At least the new addition doesn’t eat much, doesn’t shed (unlike the dog), and doesn’t always bring home tchotchkes it finds at flea markets (like my husband and I do). Our new little buddy also doesn’t make any noise, and doesn’t take up much room at all—because she lives in the refrigerator.
What, you don’t talk about your Yogurt Mother Culture like she’s a member of your family? Well, maybe if you loved yogurt as much as I do—and if you loved making yogurt as much as I do now—you just might start including your Mother Culture in your holiday newsletters and throwing her birthday parties. I’m just saying: This little lady has changed my life for the better, and I’m thrilled to have her around.
Before I finally ponied up for a yogurt incubator and starter culture, I was living a totally unsustainable life of wanton dairyness. A devotee of thick, Greek-style strained yogurt, I was amassing quite an impressive weekly pile of empty plastic tubs. Not only that, but when I discovered my preferred brand isn’t organic (I won’t name names, but its initials are Fage), I realized I had to put the k’bosh on my wasteful ways. Having recently read Anne Mendelson’s fantastic book Milk, I also knew that it was possible—surely, it must be possible! —to make store-bought quality yogurt at home, and I determined to try.
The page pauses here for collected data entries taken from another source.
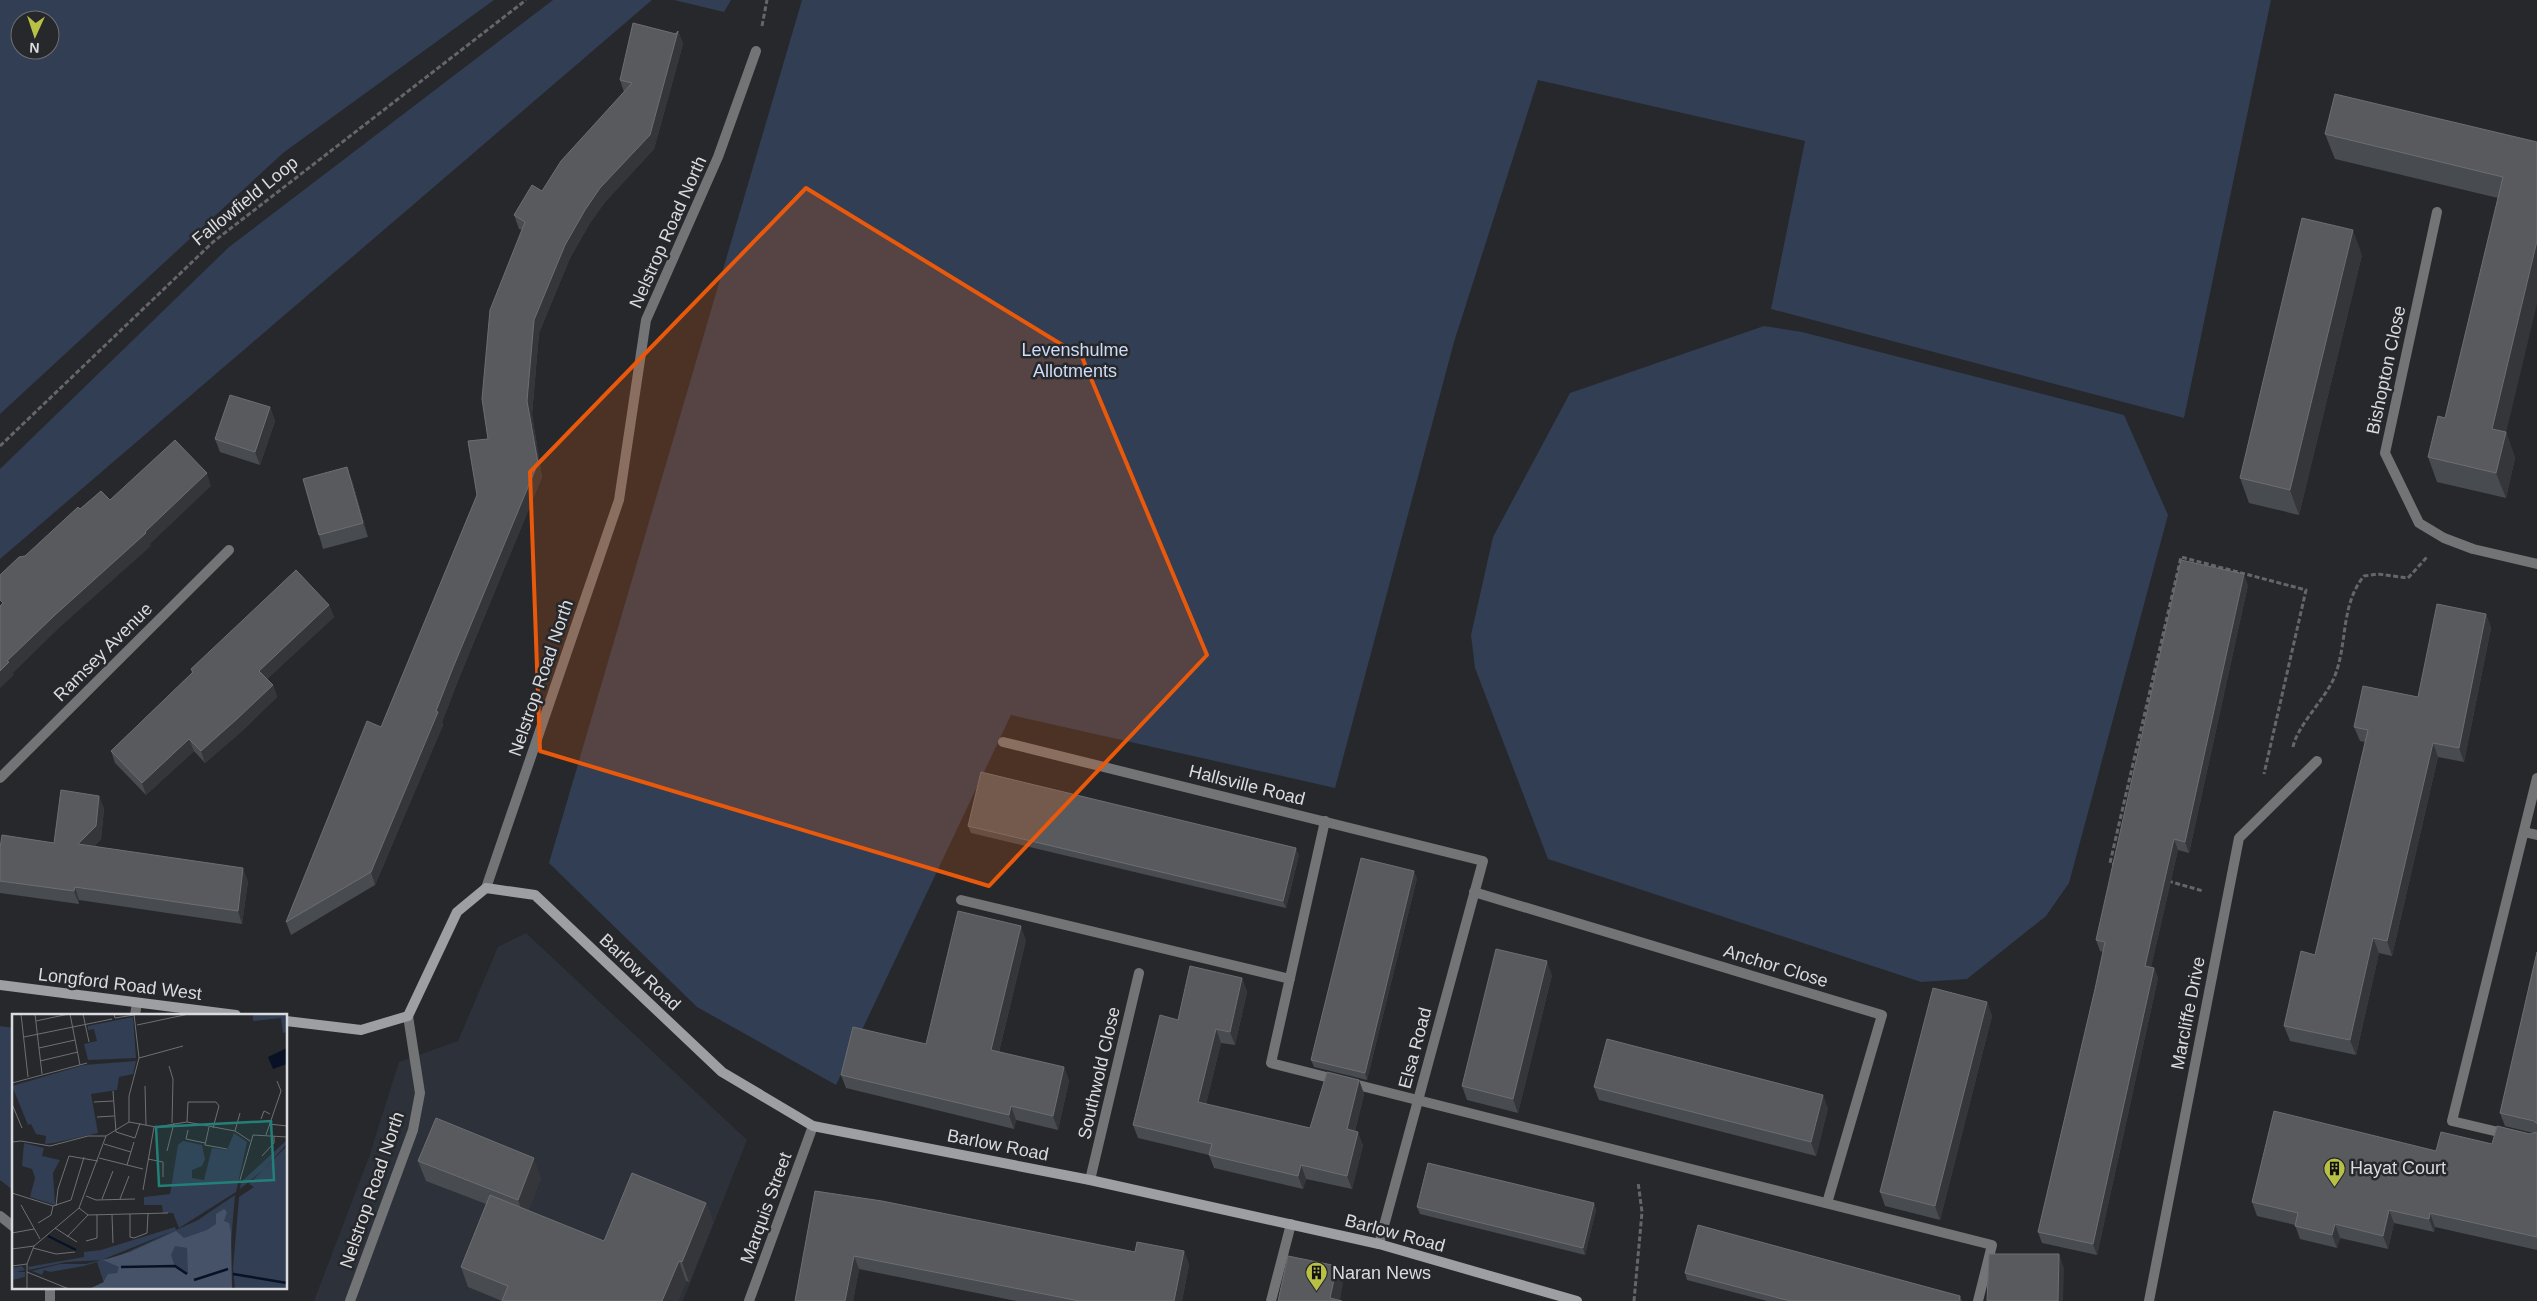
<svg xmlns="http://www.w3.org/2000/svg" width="2537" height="1301" viewBox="0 0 2537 1301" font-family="Helvetica,sans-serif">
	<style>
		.built { fill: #2d313a }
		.green { fill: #323e53; fill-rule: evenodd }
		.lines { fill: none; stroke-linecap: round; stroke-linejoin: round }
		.path { stroke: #646669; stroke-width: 3; stroke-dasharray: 5 2.5; stroke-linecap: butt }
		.lane { stroke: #737476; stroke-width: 10 }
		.street { stroke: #737476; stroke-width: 10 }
		.secondary { stroke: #9d9fa3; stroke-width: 10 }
		.wall { fill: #484b4f }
		.shaded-wall { fill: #34363a }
		.building { fill: #585a5e; stroke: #6c6e72 }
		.marked { fill: #e8590c; fill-opacity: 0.2; stroke: #e8590c; stroke-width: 4; stroke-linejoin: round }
		.labels { text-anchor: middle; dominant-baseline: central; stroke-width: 5; stroke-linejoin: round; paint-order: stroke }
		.street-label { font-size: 18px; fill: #dadbde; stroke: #26282c }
		.park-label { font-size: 18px; fill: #cddcf8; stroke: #26282c }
		.poi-label { font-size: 18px; fill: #dadbde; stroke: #26282c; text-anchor: start }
		.inset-river { fill: none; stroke: #081224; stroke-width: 2.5 }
		.inset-road { fill: none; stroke: #6e7073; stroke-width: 1 }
		.view { fill: #238079; fill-opacity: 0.15; stroke: #238079; stroke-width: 2.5 }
		.inset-edge { fill: none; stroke: #dadbde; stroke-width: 2.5 }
	</style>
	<rect width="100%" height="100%" fill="#26282c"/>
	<path class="built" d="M526 933 747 1140 683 1301H314L369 1157 399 1062 458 1041 498 947Z"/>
	<path class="green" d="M0 0H494L283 153 0 414ZM20 20H50V50H20Z
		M553 0H652L0 559V469L229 247Z
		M674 0H731L724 12Z
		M802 0H2271L2184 418 1771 309 1805 141 1538 80 1454 342 1335 788 1011 715 836 1085 697 1007 549 863Z
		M1764 326 1802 332 2124 415 2168 515 2069 883 2046 916 1967 979 1921 982 1548 859 1475 668 1471 635 1493 537 1570 393Z
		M0 1026 14 1028V1191L0 1180Z"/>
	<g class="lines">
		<path class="path" d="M762 26 767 0
			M0 446 213 242 526 0
			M2293 747C2297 726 2325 699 2334 678 2348 645 2340 605 2364 576L2378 574 2408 578 2427 557
			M2117 865 2110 863 2181 557 2306 590 2264 774
			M2168 881 2203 891
			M1634 1301 1642 1212 1638 1182"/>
		<path class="lane" d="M1325 821 1271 1063 1992 1245 1978 1301
			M2524 832 2537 835
			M961 900 1290 979
			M2507 1134 2452 1121 2537 778
			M350 1301 413 1130 420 1093 408 1016"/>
		<path class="street" d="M2437 212 2385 453 2419 523 2444 538 2473 549 2537 564
			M1003 742 1483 861 1379 1244
			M0 778 229 550
			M486 888 619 500 646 320 718 157 756 51
			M1474 892 1882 1015 1827 1203
			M135 1015 137 1003
			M1090 1180 1139 973
			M0 1216 14 1227
			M50 1287V1301
			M749 1301 813 1126
			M1271 1301 1291 1224
			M2149 1301 2239 838 2317 761"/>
		<path class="secondary" d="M0 985 236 1015
			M286 1021 361 1030 408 1016 457 912 486 888 535 895 722 1072 813 1126 1090 1180 1379 1244 1577 1301"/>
	</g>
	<path class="wall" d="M678 31 683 44 654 149 605 202 590 223 570 258 539 333 532 414 542 477 457 683 442 722 443 725 375 885 291 935 286 922 381 727 477 495 488 439 522 230 519 229 514 215 542 191 624 92 620 80Z
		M2325 134 2537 142 2506 432 2515 458 2506 498 2437 482 2428 457 2445 418 2498 198 2335 159Z
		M2362 255 2299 515 2249 503 2240 478Z
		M270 407 275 421 260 465 220 452 215 439Z
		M352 480 368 537 323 549 319 535Z
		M2248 585 2189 853 2178 850 2151 967 2154 968 2158 978 2097 1255 2042 1243 2038 1232 2095 989 2103 952 2100 951 2096 940Z
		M329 605 334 617 267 679 273 685 277 697 242 731 205 763 194 751 146 795 115 763 111 751 192 673 191 669Z
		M2486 614 2491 628 2464 762 2438 757 2392 956 2379 953 2356 1055 2290 1041 2284 1026 2315 955 2365 742 2360 741 2354 727 2418 697Z
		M99 796 104 809 101 839 94 846 248 881 242 924 79 900V904L0 893V848L54 843Z
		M968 826 1299 855 1286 908 971 833Z
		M1417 878 1367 1080 1314 1067 1311 1060Z
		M1026 940 999 1052 1064 1067 1069 1081 1058 1130 1016 1120 1014 1129 846 1088 841 1075 926 1044Z
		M2537 952V1250L2435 1227 2434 1232 2394 1223 2388 1249 2340 1238 2337 1248 2300 1239 2295 1225 2257 1216 2252 1202 2436 1151 2492 1144 2533 1133 2505 1126 2500 1113Z
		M1552 975 1518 1113 1467 1100 1462 1086Z
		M1242 978 1247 992 1235 1045 1221 1043 1206 1104 1310 1128 1359 1080 1364 1094 1355 1131 1363 1145 1352 1189 1306 1179 1303 1189 1214 1168 1209 1155 1138 1138 1133 1125 1178 1020Z
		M1987 1002 1992 1016 1940 1220 1885 1206 1880 1192Z
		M1594 1087 1828 1108 1816 1156 1599 1100Z
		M418 1161 541 1178 528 1211 604 1241 706 1203 713 1222 689 1282 686 1281 678 1301H502L468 1287 461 1267 486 1204 426 1181Z
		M815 1191 1135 1252 1184 1251 1189 1265 1182 1301H1016L859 1269 853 1301H795Z
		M1594 1203 1596 1210 1585 1255 1420 1214 1417 1207Z
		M1685 1273 1960 1296 1962 1301H1767L1687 1280Z"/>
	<path class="shaded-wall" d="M678 31 683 44 654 149 605 202 590 223 570 258 539 333 532 414 542 477 457 683 442 722 443 725 375 885 371 872 452 670 527 401 534 320 565 245Z
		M2353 230 2362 255 2299 515 2290 490Z
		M2537 241V304L2501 454 2492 429Z
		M270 407 275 421 260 465 255 452Z
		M2506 432 2515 458 2506 498 2496 473Z
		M347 467 352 480 368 537 363 523Z
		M207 473 211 486 150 544 151 546 59 628 13 673 14 675 0 688V671L7 661 55 615 145 532Z
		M2244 574 2248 585 2189 853 2185 842Z
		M329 605 334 617 263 683 259 671Z
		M2486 614 2491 628 2464 762 2459 748Z
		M273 685 277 697 242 731 205 763 201 751Z
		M189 739 194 751 146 795 142 783Z
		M2433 743 2438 757 2392 956 2387 941Z
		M99 796 104 809 101 839 83 856 78 844Z
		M2174 839 2178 850 2149 976 2145 966Z
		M1296 848 1299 855 1286 908 1283 901Z
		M243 868 248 881 242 924 238 911Z
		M1414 871 1417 878 1367 1080 1365 1073Z
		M75 887 79 900V904L74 891Z
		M1021 926 1026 940 996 1064 991 1050Z
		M2373 938 2379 953 2356 1055 2350 1040Z
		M1547 961 1552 975 1518 1113 1513 1099Z
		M2154 968 2158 978 2097 1255 2093 1244Z
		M1242 978 1247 992 1235 1045 1230 1032Z
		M1987 1002 1992 1016 1940 1220 1935 1206Z
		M1216 1029 1221 1043 1203 1116 1198 1102Z
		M1064 1067 1069 1081 1058 1130 1053 1116Z
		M1359 1080 1364 1094 1352 1142 1347 1129Z
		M1823 1095 1828 1108 1816 1156 1811 1142Z
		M1011 1106 1016 1120 1014 1129 1009 1115Z
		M1358 1132 1363 1145 1352 1189 1347 1176Z
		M534 1158 541 1178 525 1219 518 1200Z
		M1301 1165 1306 1179 1303 1189 1298 1176Z
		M706 1203 713 1222 689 1282 682 1262Z
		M1594 1203 1596 1210 1585 1255 1583 1248Z
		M2389 1210 2394 1223 2388 1249 2383 1236Z
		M2430 1213 2435 1227 2434 1232 2429 1219Z
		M2335 1224 2340 1238 2337 1248 2332 1235Z
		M1184 1251 1189 1265 1182 1301H1174Z
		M2059 1254 2064 1268 2063 1301H2058Z
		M854 1256 859 1269 853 1301H845Z
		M679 1261 686 1281 678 1301H662Z
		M1337 1266 1343 1283 1340 1301 1330 1298Z"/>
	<path class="building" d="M633 23 676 34 678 31 650 135 600 188 585 210 565 245 534 320 527 401 538 463 452 670 436 711 438 712 371 872 286 922 367 721 381 727 477 495 468 441 488 439 482 399 490 310 525 222 514 215 532 185 542 191 561 161 632 83 620 80Z
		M2335 94 2537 142V241L2492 429 2506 432 2496 473 2428 457 2438 416 2445 418 2503 177 2325 134Z
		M2302 218 2353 230 2290 490 2240 478Z
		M230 395 270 407 255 452 215 439Z
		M175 440 207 473 145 532 146 533 55 615 7 661 9 662 0 671V606L3 603 0 600V575L19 557 25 556 78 507 80 509 101 491 110 500Z
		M347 467 363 523 319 535 303 479Z
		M2181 560 2244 574 2185 842 2174 839 2145 966 2154 968 2093 1244 2038 1232 2095 989 2105 942 2096 940Z
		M296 570 329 605 259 671 273 685 237 719 201 751 189 739 142 783 111 751 193 672 191 669Z
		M2437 604 2486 614 2459 748 2433 743 2387 941 2373 938 2350 1040 2284 1026 2301 951 2315 955 2368 730 2354 727 2363 686 2418 697Z
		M981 772 1296 848 1283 901 968 826Z
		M61 790 99 796 96 826 78 844 243 868 238 911 75 887 74 891 0 881V848L2 835 54 843Z
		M1361 858 1414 871 1365 1073 1311 1060Z
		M958 911 1021 926 991 1050 1064 1067 1053 1116 1011 1106 1009 1115 841 1075 853 1027 926 1044Z
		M1496 949 1547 961 1513 1099 1462 1086Z
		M2537 952V1124L2534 1121 2500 1113Z
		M1190 966 1242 978 1230 1032 1216 1029 1198 1102 1310 1128 1327 1072 1359 1080 1347 1129 1358 1132 1347 1176 1301 1165 1298 1176 1209 1155 1212 1144 1133 1125 1160 1015 1178 1020Z
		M1933 988 1987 1002 1935 1206 1880 1192Z
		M1607 1039 1823 1095 1811 1142 1594 1087Z
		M2274 1111 2436 1151 2441 1132 2492 1144 2497 1126 2530 1134 2537 1132V1237L2430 1213 2429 1219 2389 1210 2383 1236 2335 1224 2332 1235 2295 1226 2298 1213 2252 1202Z
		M436 1118 534 1158 518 1200 418 1161Z
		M1428 1163 1594 1203 1583 1248 1417 1207Z
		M632 1173 706 1203 682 1262 679 1261 662 1301H502L508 1286 461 1267 490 1195 604 1241Z
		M815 1191 882 1201 1135 1252 1137 1242 1184 1251 1174 1301H1079L854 1256 845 1301H795Z
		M1698 1225 1960 1296 1959 1301H1790L1685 1273Z
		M1989 1254H2059L2058 1301H1987Z
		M1288 1256 1337 1266 1330 1298 1342 1301H1278Z"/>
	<path class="marked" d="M806 188 1082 357 1207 655 989 886 540 751 530 472Z"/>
	<defs>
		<symbol id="building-pin" viewBox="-11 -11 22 30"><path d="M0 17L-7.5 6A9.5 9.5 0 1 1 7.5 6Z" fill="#b9c046" stroke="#26282c"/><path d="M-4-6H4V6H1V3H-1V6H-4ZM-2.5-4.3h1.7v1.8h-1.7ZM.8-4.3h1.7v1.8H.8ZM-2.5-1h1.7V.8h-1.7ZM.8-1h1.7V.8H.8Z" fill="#111"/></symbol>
	</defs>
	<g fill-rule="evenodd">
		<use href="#building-pin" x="2322" y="1156" width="25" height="34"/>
		<use href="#building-pin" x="1304" y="1260" width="25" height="34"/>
	</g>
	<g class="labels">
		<g class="street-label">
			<text transform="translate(245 201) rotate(-39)">Fallowfield Loop</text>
			<text transform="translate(668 232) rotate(-66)">Nelstrop Road North</text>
			<text transform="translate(2386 370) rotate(-78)">Bishopton Close</text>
			<text transform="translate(103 652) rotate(-45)">Ramsey Avenue</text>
			<text transform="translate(541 678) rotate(-71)">Nelstrop Road North</text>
			<text transform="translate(1247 785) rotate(14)">Hallsville Road</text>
			<text transform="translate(1776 966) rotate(17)">Anchor Close</text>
			<text transform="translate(640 972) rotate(43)">Barlow Road</text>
			<text transform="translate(120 984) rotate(7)">Longford Road West</text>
			<text transform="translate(2188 1013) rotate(-79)">Marcliffe Drive</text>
			<text transform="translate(1415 1048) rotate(-75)">Elsa Road</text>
			<text transform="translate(1099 1073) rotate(-77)">Southwold Close</text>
			<text transform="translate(998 1145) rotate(11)">Barlow Road</text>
			<text transform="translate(372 1190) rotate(-71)">Nelstrop Road North</text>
			<text transform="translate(766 1208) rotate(-70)">Marquis Street</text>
			<text transform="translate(1395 1233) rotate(15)">Barlow Road</text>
		</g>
		<g class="park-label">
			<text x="1075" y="350">Levenshulme<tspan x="1075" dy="21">Allotments</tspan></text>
		</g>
		<g class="poi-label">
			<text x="2350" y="1168">Hayat Court</text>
			<text x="1332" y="1273">Naran News</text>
		</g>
	</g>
	<g transform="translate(12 1014)">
		<rect width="275" height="275" fill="#26282c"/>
		<path d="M241 0H275V18L271 19 269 4 241 7ZM121 3 124 44 76 46 72 30 85 27 82 15 76 16V12ZM124 47 121 60 107 63 105 76 79 80 86 119 42 129 33 130 34 122 24 120 19 110 16 111 0 72 72 51ZM222 119 235 128 224 178 167 214 161 199H151L150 191H132V183L158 180 166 131 171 127 190 131 193 145 190 152 180 156V164L192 166 200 134 215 136ZM275 126V130L251 156 228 175 229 168ZM12 129 32 134 30 142 48 146 41 159 43 191 18 183 23 164 20 155 10 152ZM275 132V275H223L221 254 227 183 242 173 237 170ZM223 181 217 252 220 275H77L92 268 85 248 72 252 38 258 32 256 30 261 20 257 48 250H74L89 246 54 248 17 256 16 253 72 243V238L89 236 163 213 164 216 92 245 102 244 186 206ZM10 252 13 256 4 258H13V263L0 266V254Z" fill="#323e53"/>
		<path d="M212 195 215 198 212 207 217 209 219 218 220 275H77L92 268 85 248 118 238 164 217 172 224 195 216 204 210V200ZM163 232 175 234 176 260 162 250 159 241ZM91 246 107 253 105 259 96 260 92 267 85 248Z" fill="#465268" fill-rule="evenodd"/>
		<path d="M275 34V50L261 55 256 43Z" fill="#081224"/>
		<path class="inset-river" d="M36 222 64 236M109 253 163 252 175 260M221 260 275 269M182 266 216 255"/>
		<path class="inset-road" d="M9 0 16 63M23 0 30 60M58 0 68 51M71 0 77 28M102 0 103 4 122 1M24 7 57 0M125 11 177 0M12 23 100 5M27 34 63 26M127 44 171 32M28 47 66 38M157 52 161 65 160 109M0 69 75 49M133 72 134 111M101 77 104 118 123 124 128 109M82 88 101 87M0 90 10 114M85 103 102 102M249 105 252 97 258 100M117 108 144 113 175 108 223 117 238 127M175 108 176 88H204L207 92 201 114M257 110 275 112M197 113 193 131 215 135M176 116 174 125 193 129M223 117 228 99M254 121 269 77 265 67M0 128 9 127 38 132 76 122H94M92 130 119 138M155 137 162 109M250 142 262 129V122M87 144 131 155M136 145 151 148V163M115 151 122 128M228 166 241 121 275 123M131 176 142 113M0 179 41 192 59 186M74 182 84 186 123 185M90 185 101 157M108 185 117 162M59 186 72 143M9 191 28 225M44 192 46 175 57 142 86 147M67 194 76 201 156 199M118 200V223L122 224 135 219 136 200M100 201 101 229M26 209 39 201 41 192M43 214 65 228M0 219 22 215M55 223 76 201M74 227 85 224V201M21 234 44 240 63 238M0 235 22 232M0 252 15 250M15 258 57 275M15 275V250L22 232 67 194 94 122 117 108V82L127 44 122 0"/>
		<path class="view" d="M259 107 262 166 147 172 144 113Z"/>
		<rect width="275" height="275" class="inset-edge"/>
	</g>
	<g transform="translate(35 35) rotate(183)"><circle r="24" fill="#26282c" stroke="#6e7073"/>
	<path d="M0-4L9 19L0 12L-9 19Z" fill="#b9c046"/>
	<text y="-8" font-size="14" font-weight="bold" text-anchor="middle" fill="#dadbde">N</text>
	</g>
</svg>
Not only is it possible, it's easy. Almost impossibly easy! And the yogurt is of at least the same quality (I daresay I actually find it even better, but that might be the "I Made This!" talking.)
Deciding to go with a nonelectric maker was ecologically important to me, as is buying local milk from organic dairies, which I am only too happy to do. Straining through a reusable cheesecloth lets me achieve that incredible, creamy texture I love so much, and I get fully four times as much yogurt for my buck as before while simultaneously eliminating the bulk of that plastic waste.
Get yourself a new little friend, stick her in the fridge, and let her bring a bit more culture to your life. (She might not give great advice or anything, but she is pretty delicious with fresh blueberries.)
One of the great things about making yogurt is that you don't even need a starter culture: You can just use a little bit of the type of yogurt you already prefer. Just be sure to find out what kind of active cultures are in your premade stuff (you'll need to know if they are thermophilic), and you can save a bit from each batch to propagate the next.
For a half gallon of milk, I get about 32oz Greek-style yogurt. You can use the liquid whey that strains off from the yogurt to make ricotta, or as a replacement for water, buttermilk, or milk in most recipes. (I use mine to soak muesli for breakfast.)
Credit to Cultures for Health for the original instructions.
starter culture or premade yogurt
|Heat milk in a saucepan to 160–180°F, as read on a candy thermometer. (The milk should bubble gently and a thin layer of foam will form along the top.) Allow the milk to cool to about 112°F, then pour it into your Yogotherm or other insulated container. Mix in the starter (2tsp starter per 8oz milk), cover, and allow to sit for eight to ten hours. |
Transfer to the refrigerator and cool completely; strain to desired thickness if so inclined. (I use a doubled-over cheesecloth over a colander, resting in a bowl).
Have you ever made yogurt? Well what are you waiting for??